This can be done to influence the meter or rhythm, but can also be done to place emphasis on a specific word or collection of words. The syntax of these lines is changed so that while still decipherable, they are more difficult to interpret. This imbues them with a poetic feeling and emphasizes the displaced word/s.
If a writer wants to invert a sentence they will either place an adjective after the noun it is describing, put a verb before the subject, or move a preposition behind its noun. Instances of all of these can be seen in the examples below.
The word comes from the Greek meaning “a turning back or about”. There are examples reaching all the way back to Ancient Greek and Latin poetry. For example, in the Aeneid. The first lines of Virgil’s epic poem read, in English: “I sing of arms and the man, who first from the shores of Troy”.
In more modern times, some of the best know poets who use this technique are Gerard Manley Hopkins and Samuel Taylor Coleridge.
Purpose of Anastrophe
Anastrophe is used in prose and poetry in order to achieve a specific style or pattern of syllables. Sometimes, a writer needs to conform to a metrical pattern and therefore needs the stresses, or emphasized beats to occur in unnatural places. Other times the same thing is done to create rhyme.
Examples of Anastrophe in Poetry
Example #1 Ireland With Emily by John Betjeman
One of the most popular modern English poets, John Betjeman makes use of this technique in his poem ‘Ireland with Emily’. This piece is a complicated description of Ireland, its people, and its history from the perspective of an outsider. The natural images and moving emotional depictions of space are the most important parts of this poem. This is demonstrated through the emphasis placed on those moments of text. Take a look at these lines from the first stanza and see if you can spot the anastrophic phrase within it:
Bells are booming down the bohreens,
White the mist along the grass,
Now the Julias, Maeves and Maureens
Move between the fields to Mass.
Twisted trees of small green apple
Guard the decent whitewashed chapel,
The fifth line in this section provides the reader with a great example of how anastrophe can be used to maintain rhythm while also completing a rhyme. The word “apple” has been moved to the end of the line in order to rhyme with “chapel” in the line below. This line is one that also feels quite poetic. It reads as though it belongs in a poem. The same can be said about these lines from the third stanza:
In yews and woodbine, walls and guelder,
Nettle-deep the faithful rest,
Winding leagues of flowering elder,
Sycamore with ivy dressed
Here, the poet rearranges the grammatical structure of several lines such as “Nettle-deep the faithful rest” in order to complete rhymes and elevate the language.

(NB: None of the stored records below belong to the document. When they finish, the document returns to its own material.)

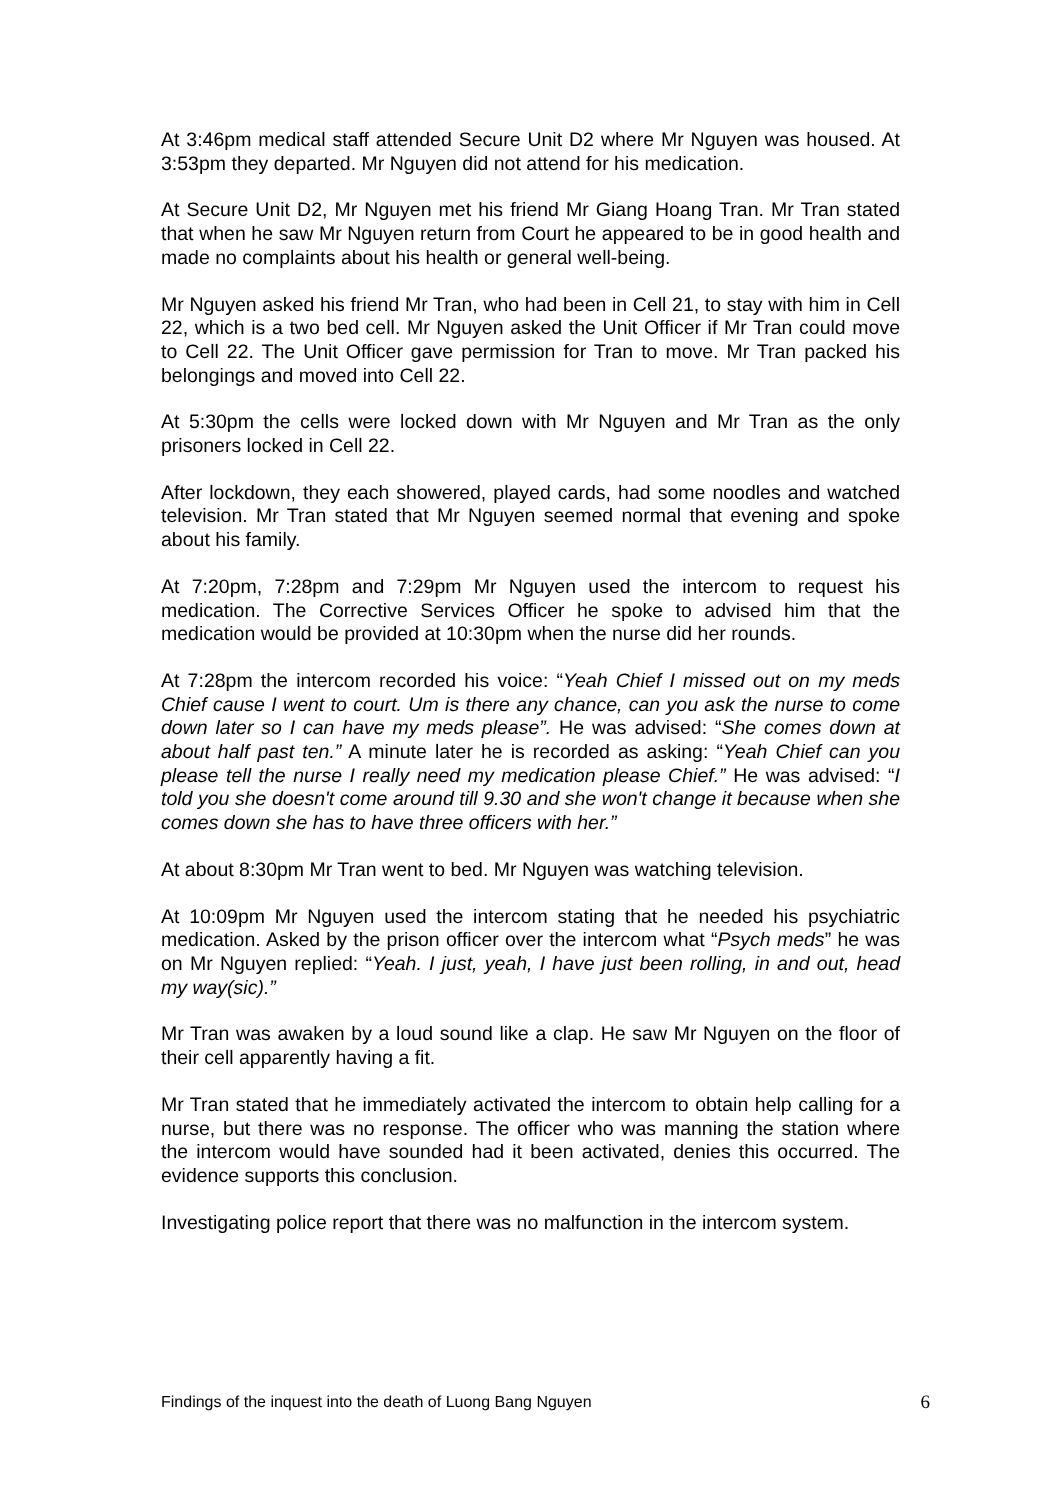At 3:46pm medical staff attended Secure Unit D2 where Mr Nguyen was housed. At 3:53pm they departed. Mr Nguyen did not attend for his medication.
At Secure Unit D2, Mr Nguyen met his friend Mr Giang Hoang Tran. Mr Tran stated that when he saw Mr Nguyen return from Court he appeared to be in good health and made no complaints about his health or general well-being.
Mr Nguyen asked his friend Mr Tran, who had been in Cell 21, to stay with him in Cell 22, which is a two bed cell. Mr Nguyen asked the Unit Officer if Mr Tran could move to Cell 22. The Unit Officer gave permission for Tran to move. Mr Tran packed his belongings and moved into Cell 22.
At 5:30pm the cells were locked down with Mr Nguyen and Mr Tran as the only prisoners locked in Cell 22.
After lockdown, they each showered, played cards, had some noodles and watched television. Mr Tran stated that Mr Nguyen seemed normal that evening and spoke about his family.
At 7:20pm, 7:28pm and 7:29pm Mr Nguyen used the intercom to request his medication. The Corrective Services Officer he spoke to advised him that the medication would be provided at 10:30pm when the nurse did her rounds.
At 7:28pm the intercom recorded his voice: “Yeah Chief I missed out on my meds Chief cause I went to court. Um is there any chance, can you ask the nurse to come down later so I can have my meds please”. He was advised: “She comes down at about half past ten.” A minute later he is recorded as asking: “Yeah Chief can you please tell the nurse I really need my medication please Chief.” He was advised: “I told you she doesn't come around till 9.30 and she won't change it because when she comes down she has to have three officers with her.”
At about 8:30pm Mr Tran went to bed. Mr Nguyen was watching television.
At 10:09pm Mr Nguyen used the intercom stating that he needed his psychiatric medication. Asked by the prison officer over the intercom what “Psych meds” he was on Mr Nguyen replied: “Yeah. I just, yeah, I have just been rolling, in and out, head my way(sic).”
Mr Tran was awaken by a loud sound like a clap. He saw Mr Nguyen on the floor of their cell apparently having a fit.
Mr Tran stated that he immediately activated the intercom to obtain help calling for a nurse, but there was no response. The officer who was manning the station where the intercom would have sounded had it been activated, denies this occurred. The evidence supports this conclusion.
Investigating police report that there was no malfunction in the intercom system.
Findings of the inquest into the death of Luong Bang Nguyen 6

Example #2 To a Captious Critic by Paul Lawrence Dunbar
This short poem was used by Dunbar to express his ever-present dislike for critics, literary criticism, and for any who think they know more about writing than those who engage with it directly. The language in these short lines is elevated as if mocking and at the same time mimicking, that of the critic who might speak poorly about a writer’s works. Here are the four lines that make up the poem in its entirety:
Dear critic, who my lightness so deplores,
Would I might study to be prince of bores,
Right wisely would I rule that dull estate—
But, sir, I may not, till you abdicate.
It is not easy to read through these lines quickly. It takes a few moments to move through each and understand them fully. Dunbar moves words around. For example, he says “would I might study to be prince of bores” so that “bores” might rhyme with “deplores” in the first line. The same can be said for the third and fourth lines. In order for “estate” and “abdicate” to end the lines he uses anastrophe to say “Right wisely would I rule” rather than “I would rule right wisely”.